Ao entrarmos no início século XX, por volta de 1910, temos a descrição do saudoso historiador Celso Mariz a cerca da cidade onde ele nos dizia numa previsão otimista: “município futuroso, onde se faz intenso trabalho agrícola nas abas e planos da Serra Grande e nos baixios lavados pelo Piancó e minúsculos afluentes. È grande aí a colheita do algodão, do milho, do feijão e do arroz, especialmente nas paragens banhadas pelo riacho de Nova-Olinda (...) a industria pecuária, se não é tão importante como no Piancó, mesmo na relatividade do espaço da população tem entretanto elevado número de indivíduos”.

O nome Misericórdia seria substituído em 1938, por intermédio do então interventor municipal Praxedes Pitanga, para Itaporanga – que significa do tupi-guarani Pedra Bonita. Cinco anos depois, em 1943, o município voltou a chamar-se Misericórdia, permanecendo assim até janeiro de 1949, quando voltou definitivamente a chamar-se Itaporanga. A querela de nomenclatura significava uma disputa política entre Eduardo Gomes e Praxedes Pitanga, políticos locais de influência na época.

O município possuía aquela época, vasta área territorial, que perderia a partir do final da década de 1950, no então governador Pedro Moreno Godim, com a criação dos municípios de Pedra Branca, Curral Velho, Diamante, Serra Grande e São José de Caiana. Antigas povoações de Misericórdia. O processo urbanístico da cidade também ganhou novos rumos por esta época, quando Pitanga construiu seu casarão (na atual sede da secretaria estadual de educação), surgindo as avenidas Getúlio Vargas e Pedro Américo (atual Soares madruga), levando, com o tempo, o centro cidade para longe da velha capela e do olhar do velho Piancó.
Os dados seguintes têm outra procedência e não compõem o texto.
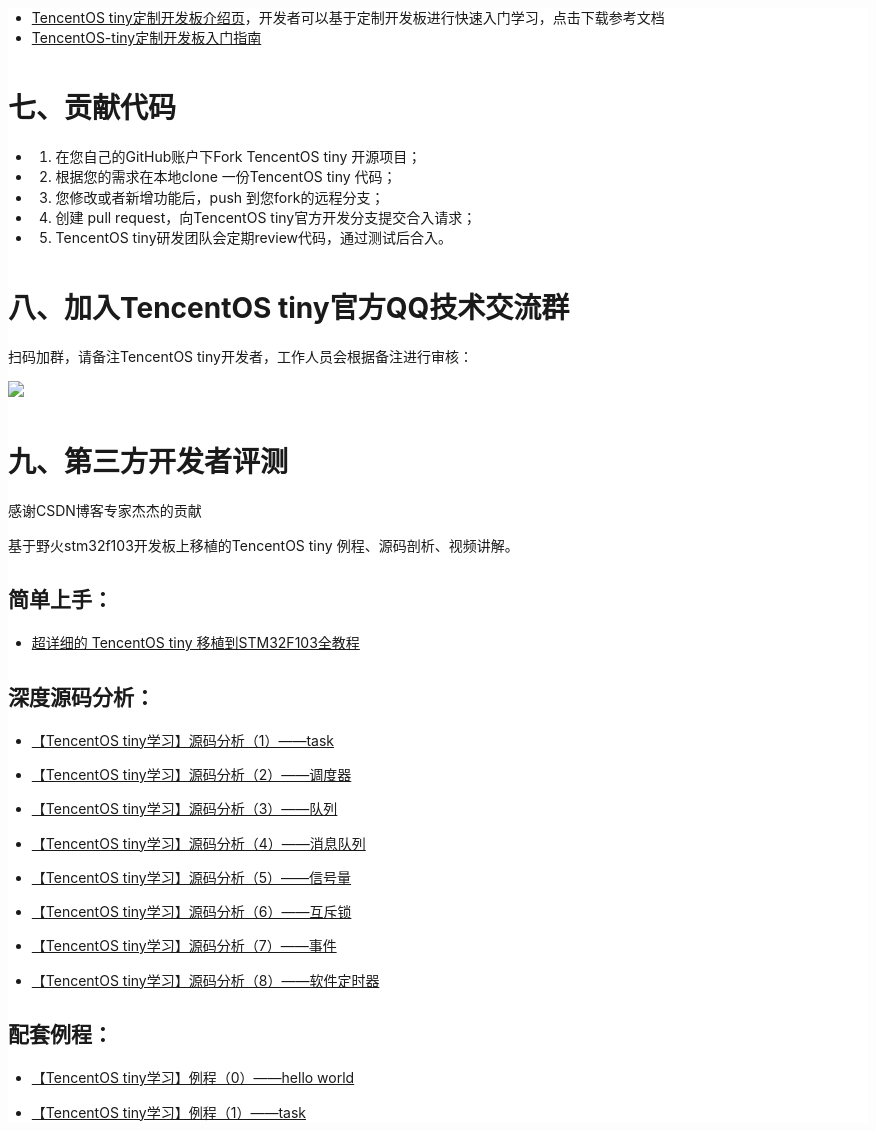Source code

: - [TencentOS tiny定制开发板介绍页](http://www.holdiot.com/product/showproduct.php?id=8)，开发者可以基于定制开发板进行快速入门学习，点击下载参考文档
- [TencentOS-tiny定制开发板入门指南](./doc/TencentOS-tiny定制开发板入门指南.pdf)

# 七、贡献代码
* 1.  在您自己的GitHub账户下Fork TencentOS tiny 开源项目；
* 2.  根据您的需求在本地clone 一份TencentOS tiny 代码；
* 3.  您修改或者新增功能后，push 到您fork的远程分支；
* 4.  创建 pull request，向TencentOS tiny官方开发分支提交合入请求；
* 5.  TencentOS tiny研发团队会定期review代码，通过测试后合入。

# 八、加入TencentOS tiny官方QQ技术交流群

扫码加群，请备注TencentOS tiny开发者，工作人员会根据备注进行审核：

![](./doc/picture/introduction/qq.png)

# 九、第三方开发者评测

感谢CSDN博客专家杰杰的贡献

基于野火stm32f103开发板上移植的TencentOS tiny 例程、源码剖析、视频讲解。

## 简单上手：

- [超详细的 TencentOS tiny 移植到STM32F103全教程](https://blog.csdn.net/jiejiemcu/article/details/101034426)

## 深度源码分析：

- [【TencentOS tiny学习】源码分析（1）——task](https://blog.csdn.net/jiejiemcu/article/details/99618912)

- [【TencentOS tiny学习】源码分析（2）——调度器](https://blog.csdn.net/jiejiemcu/article/details/99665883)

- [【TencentOS tiny学习】源码分析（3）——队列](https://blog.csdn.net/jiejiemcu/article/details/99687678)

- [【TencentOS tiny学习】源码分析（4）——消息队列](https://blog.csdn.net/jiejiemcu/article/details/99781093)

- [【TencentOS tiny学习】源码分析（5）——信号量](https://blog.csdn.net/jiejiemcu/article/details/100052643)

- [【TencentOS tiny学习】源码分析（6）——互斥锁](https://blog.csdn.net/jiejiemcu/article/details/100056641)

- [【TencentOS tiny学习】源码分析（7）——事件](https://blog.csdn.net/jiejiemcu/article/details/100492219)

- [【TencentOS tiny学习】源码分析（8）——软件定时器](https://blog.csdn.net/jiejiemcu/article/details/101846089)

## 配套例程：

- [【TencentOS tiny学习】例程（0）——hello world](https://github.com/jiejieTop/TencentOS-Demo/tree/master/hello-world)

- [【TencentOS tiny学习】例程（1）——task](https://github.com/jiejieTop/TencentOS-Demo/tree/master/01-task)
A cidade hoje possui uma população que gira em torno dos 21 mil habitantes e um comércio dinâmico e se caracteriza como pólo na região e título de nobreza: Rainha do Vale do Piancó. Farta feira que mais que aspectos econômicos ainda trazem aspectos culturais que facilmente poderiam ter inspirado Sivuca nas suas poesias:

“Fumo de rolo arreio e cangalha 
Eu tenho tudo pra vender, quem quer comprar 
Bolo de milho broa e cocada 
Eu tenho pra vender, quem quer comprar 
Pé de moleque, alecrim, canela 
Moleque sai daqui me deixa trabalhar 
E Zé saiu correndo pra feira de pássaros 
E foi pássaro voando em todo lugar 
Tinha uma vendinha no canto da rua
Onde o mangaieiro ia se animar 
Tomar uma bicada com lambu assada 
E olhar pra Maria do Joá.”

E o futuro? Como será o amanhã? Estas páginas misteriosas eu deixo para vocês escreverem com suor, sabor e sonhos que só quem é do sertão sabe expressar. A certeza? Esta fica no velho Piancó que estará lá, calmo, seco ou transbordando a observar e a olhar por todos nós que fazemos e somos a história de Itaporanga.